▶ **Task details**
Could you restate the whole listing below word for word, minus the pictures?
========================================
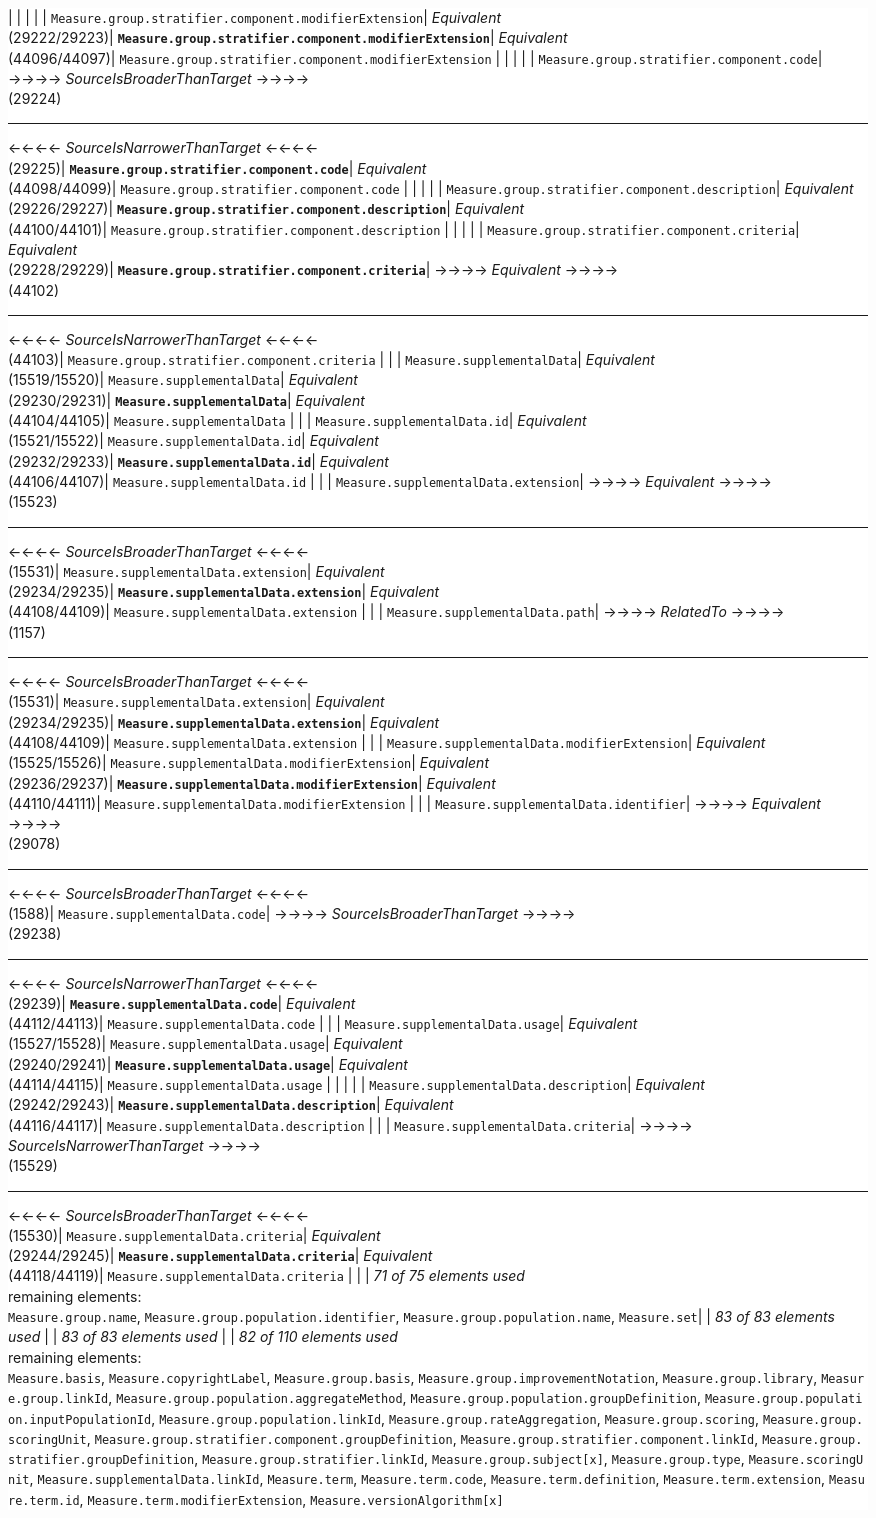 | | | | | `Measure.group.stratifier.component.modifierExtension`| _Equivalent_<br/>(29222/29223)| **`Measure.group.stratifier.component.modifierExtension`**| _Equivalent_<br/>(44096/44097)| `Measure.group.stratifier.component.modifierExtension`
| | | | | `Measure.group.stratifier.component.code`| →→→→ _SourceIsBroaderThanTarget_ →→→→ <br/>(29224)<hr/>←←←← _SourceIsNarrowerThanTarget_ ←←←← <br/>(29225)| **`Measure.group.stratifier.component.code`**| _Equivalent_<br/>(44098/44099)| `Measure.group.stratifier.component.code`
| | | | | `Measure.group.stratifier.component.description`| _Equivalent_<br/>(29226/29227)| **`Measure.group.stratifier.component.description`**| _Equivalent_<br/>(44100/44101)| `Measure.group.stratifier.component.description`
| | | | | `Measure.group.stratifier.component.criteria`| _Equivalent_<br/>(29228/29229)| **`Measure.group.stratifier.component.criteria`**| →→→→ _Equivalent_ →→→→ <br/>(44102)<hr/>←←←← _SourceIsNarrowerThanTarget_ ←←←← <br/>(44103)| `Measure.group.stratifier.component.criteria`
| | | `Measure.supplementalData`| _Equivalent_<br/>(15519/15520)| `Measure.supplementalData`| _Equivalent_<br/>(29230/29231)| **`Measure.supplementalData`**| _Equivalent_<br/>(44104/44105)| `Measure.supplementalData`
| | | `Measure.supplementalData.id`| _Equivalent_<br/>(15521/15522)| `Measure.supplementalData.id`| _Equivalent_<br/>(29232/29233)| **`Measure.supplementalData.id`**| _Equivalent_<br/>(44106/44107)| `Measure.supplementalData.id`
| | | `Measure.supplementalData.extension`| →→→→ _Equivalent_ →→→→ <br/>(15523)<hr/>←←←← _SourceIsBroaderThanTarget_ ←←←← <br/>(15531)| `Measure.supplementalData.extension`| _Equivalent_<br/>(29234/29235)| **`Measure.supplementalData.extension`**| _Equivalent_<br/>(44108/44109)| `Measure.supplementalData.extension`
| | | `Measure.supplementalData.path`| →→→→ _RelatedTo_ →→→→ <br/>(1157)<hr/>←←←← _SourceIsBroaderThanTarget_ ←←←← <br/>(15531)| `Measure.supplementalData.extension`| _Equivalent_<br/>(29234/29235)| **`Measure.supplementalData.extension`**| _Equivalent_<br/>(44108/44109)| `Measure.supplementalData.extension`
| | | `Measure.supplementalData.modifierExtension`| _Equivalent_<br/>(15525/15526)| `Measure.supplementalData.modifierExtension`| _Equivalent_<br/>(29236/29237)| **`Measure.supplementalData.modifierExtension`**| _Equivalent_<br/>(44110/44111)| `Measure.supplementalData.modifierExtension`
| | | `Measure.supplementalData.identifier`| →→→→ _Equivalent_ →→→→ <br/>(29078)<hr/>←←←← _SourceIsBroaderThanTarget_ ←←←← <br/>(1588)| `Measure.supplementalData.code`| →→→→ _SourceIsBroaderThanTarget_ →→→→ <br/>(29238)<hr/>←←←← _SourceIsNarrowerThanTarget_ ←←←← <br/>(29239)| **`Measure.supplementalData.code`**| _Equivalent_<br/>(44112/44113)| `Measure.supplementalData.code`
| | | `Measure.supplementalData.usage`| _Equivalent_<br/>(15527/15528)| `Measure.supplementalData.usage`| _Equivalent_<br/>(29240/29241)| **`Measure.supplementalData.usage`**| _Equivalent_<br/>(44114/44115)| `Measure.supplementalData.usage`
| | | | | `Measure.supplementalData.description`| _Equivalent_<br/>(29242/29243)| **`Measure.supplementalData.description`**| _Equivalent_<br/>(44116/44117)| `Measure.supplementalData.description`
| | | `Measure.supplementalData.criteria`| →→→→ _SourceIsNarrowerThanTarget_ →→→→ <br/>(15529)<hr/>←←←← _SourceIsBroaderThanTarget_ ←←←← <br/>(15530)| `Measure.supplementalData.criteria`| _Equivalent_<br/>(29244/29245)| **`Measure.supplementalData.criteria`**| _Equivalent_<br/>(44118/44119)| `Measure.supplementalData.criteria`
| | | *71 of 75 elements used* <br/>remaining elements:<br/>`Measure.group.name`, `Measure.group.population.identifier`, `Measure.group.population.name`, `Measure.set`| | *83 of 83 elements used* | | *83 of 83 elements used* | | *82 of 110 elements used* <br/>remaining elements:<br/>`Measure.basis`, `Measure.copyrightLabel`, `Measure.group.basis`, `Measure.group.improvementNotation`, `Measure.group.library`, `Measure.group.linkId`, `Measure.group.population.aggregateMethod`, `Measure.group.population.groupDefinition`, `Measure.group.population.inputPopulationId`, `Measure.group.population.linkId`, `Measure.group.rateAggregation`, `Measure.group.scoring`, `Measure.group.scoringUnit`, `Measure.group.stratifier.component.groupDefinition`, `Measure.group.stratifier.component.linkId`, `Measure.group.stratifier.groupDefinition`, `Measure.group.stratifier.linkId`, `Measure.group.subject[x]`, `Measure.group.type`, `Measure.scoringUnit`, `Measure.supplementalData.linkId`, `Measure.term`, `Measure.term.code`, `Measure.term.definition`, `Measure.term.extension`, `Measure.term.id`, `Measure.term.modifierExtension`, `Measure.versionAlgorithm[x]`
========================================
▶ **Task response**
 | | | | | `Measure.group.stratifier.component.modifierExtension`| _Equivalent_<br/>(29222/29223)| **`Measure.group.stratifier.component.modifierExtension`**| _Equivalent_<br/>(44096/44097)| `Measure.group.stratifier.component.modifierExtension`
| | | | | `Measure.group.stratifier.component.code`| →→→→ _SourceIsBroaderThanTarget_ →→→→ <br/>(29224)<hr/>←←←← _SourceIsNarrowerThanTarget_ ←←←← <br/>(29225)| **`Measure.group.stratifier.component.code`**| _Equivalent_<br/>(44098/44099)| `Measure.group.stratifier.component.code`
| | | | | `Measure.group.stratifier.component.description`| _Equivalent_<br/>(29226/29227)| **`Measure.group.stratifier.component.description`**| _Equivalent_<br/>(44100/44101)| `Measure.group.stratifier.component.description`
| | | | | `Measure.group.stratifier.component.criteria`| _Equivalent_<br/>(29228/29229)| **`Measure.group.stratifier.component.criteria`**| →→→→ _Equivalent_ →→→→ <br/>(44102)<hr/>←←←← _SourceIsNarrowerThanTarget_ ←←←← <br/>(44103)| `Measure.group.stratifier.component.criteria`
| | | `Measure.supplementalData`| _Equivalent_<br/>(15519/15520)| `Measure.supplementalData`| _Equivalent_<br/>(29230/29231)| **`Measure.supplementalData`**| _Equivalent_<br/>(44104/44105)| `Measure.supplementalData`
| | | `Measure.supplementalData.id`| _Equivalent_<br/>(15521/15522)| `Measure.supplementalData.id`| _Equivalent_<br/>(29232/29233)| **`Measure.supplementalData.id`**| _Equivalent_<br/>(44106/44107)| `Measure.supplementalData.id`
| | | `Measure.supplementalData.extension`| →→→→ _Equivalent_ →→→→ <br/>(15523)<hr/>←←←← _SourceIsBroaderThanTarget_ ←←←← <br/>(15531)| `Measure.supplementalData.extension`| _Equivalent_<br/>(29234/29235)| **`Measure.supplementalData.extension`**| _Equivalent_<br/>(44108/44109)| `Measure.supplementalData.extension`
| | | `Measure.supplementalData.path`| →→→→ _RelatedTo_ →→→→ <br/>(1157)<hr/>←←←← _SourceIsBroaderThanTarget_ ←←←← <br/>(15531)| `Measure.supplementalData.extension`| _Equivalent_<br/>(29234/29235)| **`Measure.supplementalData.extension`**| _Equivalent_<br/>(44108/44109)| `Measure.supplementalData.extension`
| | | `Measure.supplementalData.modifierExtension`| _Equivalent_<br/>(15525/15526)| `Measure.supplementalData.modifierExtension`| _Equivalent_<br/>(29236/29237)| **`Measure.supplementalData.modifierExtension`**| _Equivalent_<br/>(44110/44111)| `Measure.supplementalData.modifierExtension`
| | | `Measure.supplementalData.identifier`| →→→→ _Equivalent_ →→→→ <br/>(29078)<hr/>←←←← _SourceIsBroaderThanTarget_ ←←←← <br/>(1588)| `Measure.supplementalData.code`| →→→→ _SourceIsBroaderThanTarget_ →→→→ <br/>(29238)<hr/>←←←← _SourceIsNarrowerThanTarget_ ←←←← <br/>(29239)| **`Measure.supplementalData.code`**| _Equivalent_<br/>(44112/44113)| `Measure.supplementalData.code`
| | | `Measure.supplementalData.usage`| _Equivalent_<br/>(15527/15528)| `Measure.supplementalData.usage`| _Equivalent_<br/>(29240/29241)| **`Measure.supplementalData.usage`**| _Equivalent_<br/>(44114/44115)| `Measure.supplementalData.usage`
| | | | | `Measure.supplementalData.description`| _Equivalent_<br/>(29242/29243)| **`Measure.supplementalData.description`**| _Equivalent_<br/>(44116/44117)| `Measure.supplementalData.description`
| | | `Measure.supplementalData.criteria`| →→→→ _SourceIsNarrowerThanTarget_ →→→→ <br/>(15529)<hr/>←←←← _SourceIsBroaderThanTarget_ ←←←← <br/>(15530)| `Measure.supplementalData.criteria`| _Equivalent_<br/>(29244/29245)| **`Measure.supplementalData.criteria`**| _Equivalent_<br/>(44118/44119)| `Measure.supplementalData.criteria`
| | | *71 of 75 elements used* <br/>remaining elements:<br/>`Measure.group.name`, `Measure.group.population.identifier`, `Measure.group.population.name`, `Measure.set`| | *83 of 83 elements used* | | *83 of 83 elements used* | | *82 of 110 elements used* <br/>remaining elements:<br/>`Measure.basis`, `Measure.copyrightLabel`, `Measure.group.basis`, `Measure.group.improvementNotation`, `Measure.group.library`, `Measure.group.linkId`, `Measure.group.population.aggregateMethod`, `Measure.group.population.groupDefinition`, `Measure.group.population.inputPopulationId`, `Measure.group.population.linkId`, `Measure.group.rateAggregation`, `Measure.group.scoring`, `Measure.group.scoringUnit`, `Measure.group.stratifier.component.groupDefinition`, `Measure.group.stratifier.component.linkId`, `Measure.group.stratifier.groupDefinition`, `Measure.group.stratifier.linkId`, `Measure.group.subject[x]`, `Measure.group.type`, `Measure.scoringUnit`, `Measure.supplementalData.linkId`, `Measure.term`, `Measure.term.code`, `Measure.term.definition`, `Measure.term.extension`, `Measure.term.id`, `Measure.term.modifierExtension`, `Measure.versionAlgorithm[x]`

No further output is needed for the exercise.